Nashon Tado (18.02.2016)
Monica Lul lived in Jonglei State in South Sudan until she was caught up in the conflict in 2014. Following the footsteps of her father, she decided to take up an electrical installation course at the Youth Education Training Center in Kakuma.
29-year-old Monica Lul is a soft-spoken mother of four, living as a South Sudanese refugee in a refugee camp in Kakuma, Kenya. She is one of two female electrical installation students in the Youth Education Training Center. "The subject is dominated by male students, but I am not intimidated. What a man can do, a woman can do as well. Women support communities and not just themselves," she explains.
Lul was living in Jonglei State in South Sudan, until she was caught up in the conflict while visiting a relative in Juba capital, in 2014. The deadly violence in South Sudan was triggered by political fallout and deep social tensions.
Forced to flee, Lul made her way through challenging conditions to Torit town and continued her journey in a lorry to Nadapal, bordering Kenya and South Sudan.

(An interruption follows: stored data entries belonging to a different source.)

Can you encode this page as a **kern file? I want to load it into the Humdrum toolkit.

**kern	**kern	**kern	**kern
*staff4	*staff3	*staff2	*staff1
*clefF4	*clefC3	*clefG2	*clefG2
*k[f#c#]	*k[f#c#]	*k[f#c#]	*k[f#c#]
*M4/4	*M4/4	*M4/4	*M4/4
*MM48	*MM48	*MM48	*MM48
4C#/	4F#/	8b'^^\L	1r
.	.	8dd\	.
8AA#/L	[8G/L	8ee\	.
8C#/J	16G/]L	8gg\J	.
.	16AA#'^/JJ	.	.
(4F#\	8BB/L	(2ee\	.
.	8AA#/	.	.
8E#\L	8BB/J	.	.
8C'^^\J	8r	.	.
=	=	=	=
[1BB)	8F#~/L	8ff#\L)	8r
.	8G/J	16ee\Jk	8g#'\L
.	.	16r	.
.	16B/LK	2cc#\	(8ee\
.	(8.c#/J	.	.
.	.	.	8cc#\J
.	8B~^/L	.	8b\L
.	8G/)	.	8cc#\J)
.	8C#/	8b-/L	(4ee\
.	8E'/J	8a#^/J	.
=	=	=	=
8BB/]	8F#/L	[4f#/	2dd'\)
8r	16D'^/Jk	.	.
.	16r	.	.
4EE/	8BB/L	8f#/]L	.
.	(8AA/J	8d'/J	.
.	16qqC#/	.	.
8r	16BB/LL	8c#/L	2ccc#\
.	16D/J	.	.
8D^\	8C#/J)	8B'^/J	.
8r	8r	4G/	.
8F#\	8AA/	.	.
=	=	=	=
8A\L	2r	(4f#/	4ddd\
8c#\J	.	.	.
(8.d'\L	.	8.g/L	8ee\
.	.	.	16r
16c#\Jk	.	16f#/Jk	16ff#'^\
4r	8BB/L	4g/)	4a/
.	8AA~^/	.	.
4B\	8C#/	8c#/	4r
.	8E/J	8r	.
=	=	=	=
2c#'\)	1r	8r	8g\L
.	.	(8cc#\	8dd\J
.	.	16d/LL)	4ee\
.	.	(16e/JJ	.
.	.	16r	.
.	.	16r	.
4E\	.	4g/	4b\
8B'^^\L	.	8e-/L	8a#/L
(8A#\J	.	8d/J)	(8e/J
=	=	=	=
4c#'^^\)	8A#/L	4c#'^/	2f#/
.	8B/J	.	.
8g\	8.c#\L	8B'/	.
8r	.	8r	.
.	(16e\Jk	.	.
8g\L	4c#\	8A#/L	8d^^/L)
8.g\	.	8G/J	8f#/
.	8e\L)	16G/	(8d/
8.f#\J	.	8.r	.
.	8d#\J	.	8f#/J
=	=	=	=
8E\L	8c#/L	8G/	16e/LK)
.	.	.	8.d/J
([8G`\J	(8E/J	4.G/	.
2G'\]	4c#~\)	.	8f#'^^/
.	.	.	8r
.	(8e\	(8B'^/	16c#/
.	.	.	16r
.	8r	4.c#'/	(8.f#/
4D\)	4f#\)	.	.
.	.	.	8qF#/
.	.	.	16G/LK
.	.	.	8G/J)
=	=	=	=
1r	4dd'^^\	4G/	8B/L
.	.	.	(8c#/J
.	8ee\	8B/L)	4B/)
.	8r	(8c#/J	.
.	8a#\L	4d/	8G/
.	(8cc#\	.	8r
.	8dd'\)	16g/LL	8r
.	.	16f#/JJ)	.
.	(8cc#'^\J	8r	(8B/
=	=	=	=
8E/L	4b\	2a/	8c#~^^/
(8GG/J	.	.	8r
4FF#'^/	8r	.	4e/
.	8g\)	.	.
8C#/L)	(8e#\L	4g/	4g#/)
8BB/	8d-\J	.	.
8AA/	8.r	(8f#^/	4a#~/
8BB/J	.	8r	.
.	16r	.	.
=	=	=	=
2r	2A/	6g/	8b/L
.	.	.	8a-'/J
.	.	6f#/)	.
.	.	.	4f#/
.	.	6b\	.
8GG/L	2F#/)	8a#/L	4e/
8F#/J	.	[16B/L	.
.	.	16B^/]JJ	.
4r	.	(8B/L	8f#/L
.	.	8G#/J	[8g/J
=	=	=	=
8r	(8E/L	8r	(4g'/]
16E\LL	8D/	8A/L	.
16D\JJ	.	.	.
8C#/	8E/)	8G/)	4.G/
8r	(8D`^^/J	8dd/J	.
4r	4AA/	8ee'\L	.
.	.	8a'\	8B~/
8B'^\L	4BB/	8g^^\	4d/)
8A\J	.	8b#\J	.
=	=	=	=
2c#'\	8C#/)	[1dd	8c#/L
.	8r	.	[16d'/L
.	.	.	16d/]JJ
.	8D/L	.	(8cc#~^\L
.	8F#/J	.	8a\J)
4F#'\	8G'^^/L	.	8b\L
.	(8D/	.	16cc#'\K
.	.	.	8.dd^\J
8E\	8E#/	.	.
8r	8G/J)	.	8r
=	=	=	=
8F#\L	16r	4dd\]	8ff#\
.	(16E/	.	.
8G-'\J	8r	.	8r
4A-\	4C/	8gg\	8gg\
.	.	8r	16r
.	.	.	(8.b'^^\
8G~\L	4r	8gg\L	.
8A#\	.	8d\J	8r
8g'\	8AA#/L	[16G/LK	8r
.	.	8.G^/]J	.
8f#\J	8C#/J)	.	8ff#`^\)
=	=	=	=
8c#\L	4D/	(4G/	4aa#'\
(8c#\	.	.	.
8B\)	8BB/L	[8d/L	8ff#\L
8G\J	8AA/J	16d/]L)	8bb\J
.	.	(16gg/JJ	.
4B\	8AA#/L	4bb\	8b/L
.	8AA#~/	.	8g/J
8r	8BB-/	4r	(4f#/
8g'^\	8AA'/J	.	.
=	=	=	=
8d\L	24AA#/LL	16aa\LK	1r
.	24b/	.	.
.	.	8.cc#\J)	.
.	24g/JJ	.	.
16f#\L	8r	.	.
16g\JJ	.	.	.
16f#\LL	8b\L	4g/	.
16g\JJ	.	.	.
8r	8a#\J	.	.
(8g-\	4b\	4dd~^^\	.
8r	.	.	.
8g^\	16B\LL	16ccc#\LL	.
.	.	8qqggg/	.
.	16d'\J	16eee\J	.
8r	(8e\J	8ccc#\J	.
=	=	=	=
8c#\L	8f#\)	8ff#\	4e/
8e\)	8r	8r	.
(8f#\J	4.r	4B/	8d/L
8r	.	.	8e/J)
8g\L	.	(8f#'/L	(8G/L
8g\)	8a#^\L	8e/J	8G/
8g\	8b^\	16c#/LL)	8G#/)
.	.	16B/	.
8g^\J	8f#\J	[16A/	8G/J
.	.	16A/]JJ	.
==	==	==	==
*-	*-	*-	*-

Following her father's footsteps
She was motivated to take up an electrical installation course following the footsteps of her father. She explains she was understood the need for electrical system operations for businesses and domestic activities by watching her father’s work.
“In rural areas in South Sudan, people rely on power generators to provide lighting and loud speaker facilities during village weddings, public awareness campaigns, fundraising and funeral activities. These require safe and reliable electrical connections that are well protected from electrical shocks, as well as short circuits,” she says.
Lul received her Electrical installation completion certificate on the 15th of December 2015, during a colourful ceremony held at the vocational training center in Kenya's Kakuma refugee camp. The event was attended by Deputy Secretary General Geir Olav Lisle, UNHCR Kenya Country Representative Raouf Mazou and Bob Collymore of Safaricom mobile service provider.
Monica has been a role model in breaking gender barriers by taking up an electrical installation course, which is traditionally dominated by male students. "I am hopeful that South Sudan will return to peace and stability one day and I look forward to putting my skills into practice back home,” she says.
Youth Education Pack (YEP)
We have developed a concept known as Youth Education Pack (YEP) in 2002, to serve as a basis for youth-oriented learning programme, which could be adapted to different countries and needs. The YEP was developed to meet the learning needs of war and conflict-affected youth who, due to displacement and lack of opportunities, have had little or no schooling.
YEP intends to serve a holistic purpose of combining literacy with life skills and vocational skills training. The programme aims at responding to the educational and training needs among adolescents and youth with little or no education or training.
The YEP is a one-year fulltime program with three equally important components; namely literacy/numeracy, life skills and basic vocational skills training. Learners include the more vulnerable among our target groups, whose families and circumstances allow them to spend a year of fulltime learning in school.